While it is often said that we can only give to others what we have received ourselves, we don't necessarily get “the good stuff” from our family of origin. Wherever we discover it, we can make use of it. And I find it interesting, too, that we are capable of transforming the negative into the positive by sheer determination. My interviewees demonstrated this capability tenfold.

Before moving into the next section, let's close this chapter, like the previous ones, with a simple overview:

A sense of humor can be cultivated.

We always have a choice regarding how we will see any situation, whether it's from our past or this moment.

We can't entertain more than one thought at a time; let the thought you choose create an inner chuckle or a good belly laugh whenever possible.

Make the decision to spend time every day with people who make you laugh. It's good for your soul.

Make a point of seeing a comedy, occasionally. Norman Cousins gave us a powerful message in this regard in Anatomy of an Illness.

Make a humor list, similar to a gratitude list, at the end of every day for a week or two.
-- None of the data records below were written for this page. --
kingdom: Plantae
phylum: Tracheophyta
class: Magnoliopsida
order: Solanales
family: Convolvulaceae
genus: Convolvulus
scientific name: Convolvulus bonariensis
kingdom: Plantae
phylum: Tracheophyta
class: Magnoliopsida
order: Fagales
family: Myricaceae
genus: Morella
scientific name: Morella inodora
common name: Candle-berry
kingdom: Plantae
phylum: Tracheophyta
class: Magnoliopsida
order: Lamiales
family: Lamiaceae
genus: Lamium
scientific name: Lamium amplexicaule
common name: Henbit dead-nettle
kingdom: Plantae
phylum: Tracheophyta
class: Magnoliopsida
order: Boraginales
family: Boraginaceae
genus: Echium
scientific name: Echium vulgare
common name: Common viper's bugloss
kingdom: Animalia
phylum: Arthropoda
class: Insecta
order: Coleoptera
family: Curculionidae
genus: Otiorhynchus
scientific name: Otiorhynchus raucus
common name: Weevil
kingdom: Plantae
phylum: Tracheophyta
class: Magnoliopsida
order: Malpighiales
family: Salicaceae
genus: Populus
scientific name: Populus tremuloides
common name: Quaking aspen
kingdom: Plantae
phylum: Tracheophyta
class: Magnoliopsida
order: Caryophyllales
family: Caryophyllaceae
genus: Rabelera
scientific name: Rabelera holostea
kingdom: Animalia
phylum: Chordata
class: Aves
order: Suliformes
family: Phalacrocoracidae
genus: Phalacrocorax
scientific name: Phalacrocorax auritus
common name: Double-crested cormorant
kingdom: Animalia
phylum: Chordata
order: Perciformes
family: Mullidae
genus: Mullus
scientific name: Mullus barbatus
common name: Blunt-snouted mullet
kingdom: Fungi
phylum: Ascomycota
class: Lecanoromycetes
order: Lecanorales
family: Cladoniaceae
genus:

Keep track of all the experiences that made you laugh out loud or even smile. The more we remember these episodes, the more we will help to create them for others too. Read the list whenever you are feeling out of sorts.

Make a point of meditating daily, even for five minutes, about a humorous experience that recently happened. Observe how it changes your demeanor.

Our willingness to laugh is the first necessary step. We all know sour pusses. We don't ever have to be one.

Every day is a new day. Make the decision to laugh often. It will change your life.

Cherish the humor in cartoons—those we receive in emails and those we come across in magazines like The New Yorker. They can change the tenor of the day, instantly.